And because other diseases besides cancer involve hyped-up proteases - such as Alzheimer's, arthritis, atherosclerosis and osteoporosis - the approach might be of use in diagnosing and treating them as well.

In addition to the potential health-care applications, the approach provides a valuable research tool, the researchers said.

"It allows you to see exactly where enzymes are active within living animals," said Bogyo.

The Stanford researchers' ultimate goal is to test it in humans, though they'll complete more testing in animals before requesting permission from the U.S. Food and Drug Administration to conduct a human trial.

"Since there are currently no fluorescent imaging agents in use in humans, the approval process is likely to require significantly more pre-clinical data," Bogyo said.

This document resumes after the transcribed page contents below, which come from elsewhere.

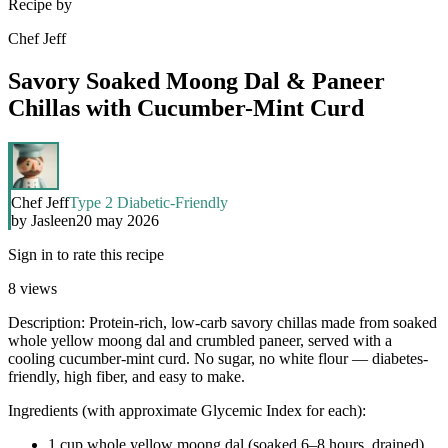
Recipe by
Chef Jeff
Savory Soaked Moong Dal & Paneer
Chillas with Cucumber-Mint Curd
Chef Jeff
Type 2 Diabetic-Friendly
by
Jasleen
20 may 2026
Sign in to rate this recipe
8
views
Description: Protein-rich, low-carb savory chillas made from soaked
whole yellow moong dal and crumbled paneer, served with a
cooling cucumber-mint curd. No sugar, no white flour — diabetes-
friendly, high fiber, and easy to make.
Ingredients (with approximate Glycemic Index for each):
1 cup whole yellow moong dal (soaked 6–8 hours, drained)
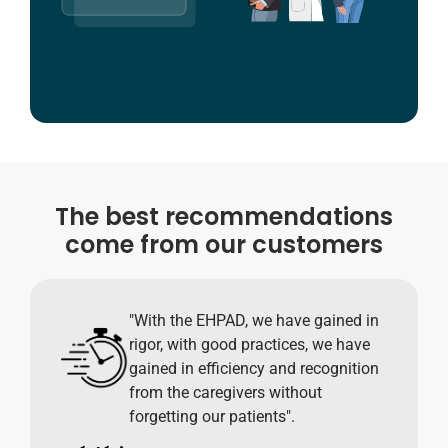
The best recommendations
come from our customers
"With the EHPAD, we have gained in
rigor, with good practices, we have
gained in efficiency and recognition
from the caregivers without
forgetting our patients".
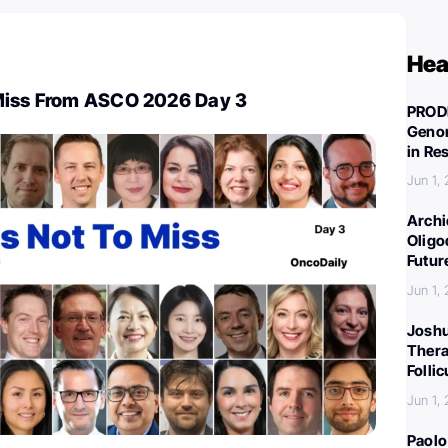
Hea
Miss From ASCO 2026 Day 3
PROD
Genom
in Re
Jun 1,
Archi
Oligo
Futur
Jun 1,
Joshu
Thera
Folli
Jun 1,
Paolo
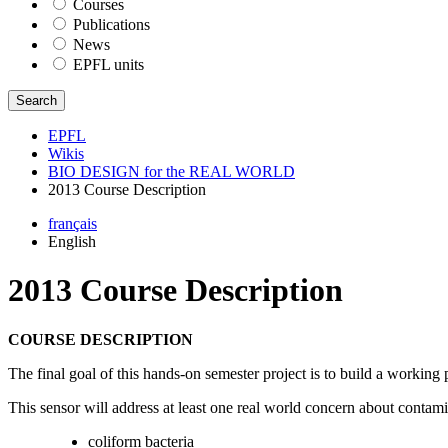
Courses
Publications
News
EPFL units
Search
EPFL
Wikis
BIO DESIGN for the REAL WORLD
2013 Course Description
français
English
2013 Course Description
COURSE DESCRIPTION
The final goal of this hands-on semester project is to build a working pr
This sensor will address at least one real world concern about contam
coliform bacteria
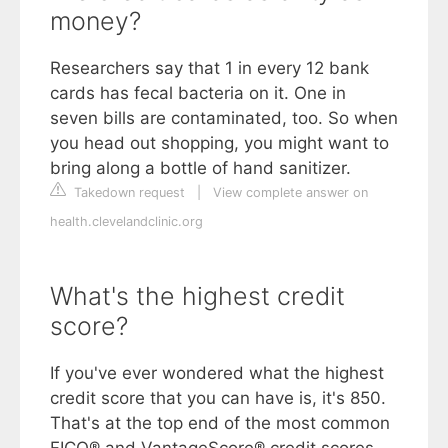
money?
Researchers say that 1 in every 12 bank
cards has fecal bacteria on it. One in
seven bills are contaminated, too. So when
you head out shopping, you might want to
bring along a bottle of hand sanitizer.
Takedown request
|
View complete answer on
health.clevelandclinic.org
What's the highest credit
score?
If you've ever wondered what the highest
credit score that you can have is, it's 850.
That's at the top end of the most common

In preparation, they are working with James Basilion, PhD, associate professor of biomedical engineering at Case Western Reserve University, who is using the probe in surgical procedures in animals. They are now testing the probe's ability to reveal the presence of glioma tumour cells during brain surgery in mice.

"Because glioma tumour tissue looks nearly identical to normal tissue, it's very difficult for surgeons to remove every last bit of it. We think this will help," said Bogyo.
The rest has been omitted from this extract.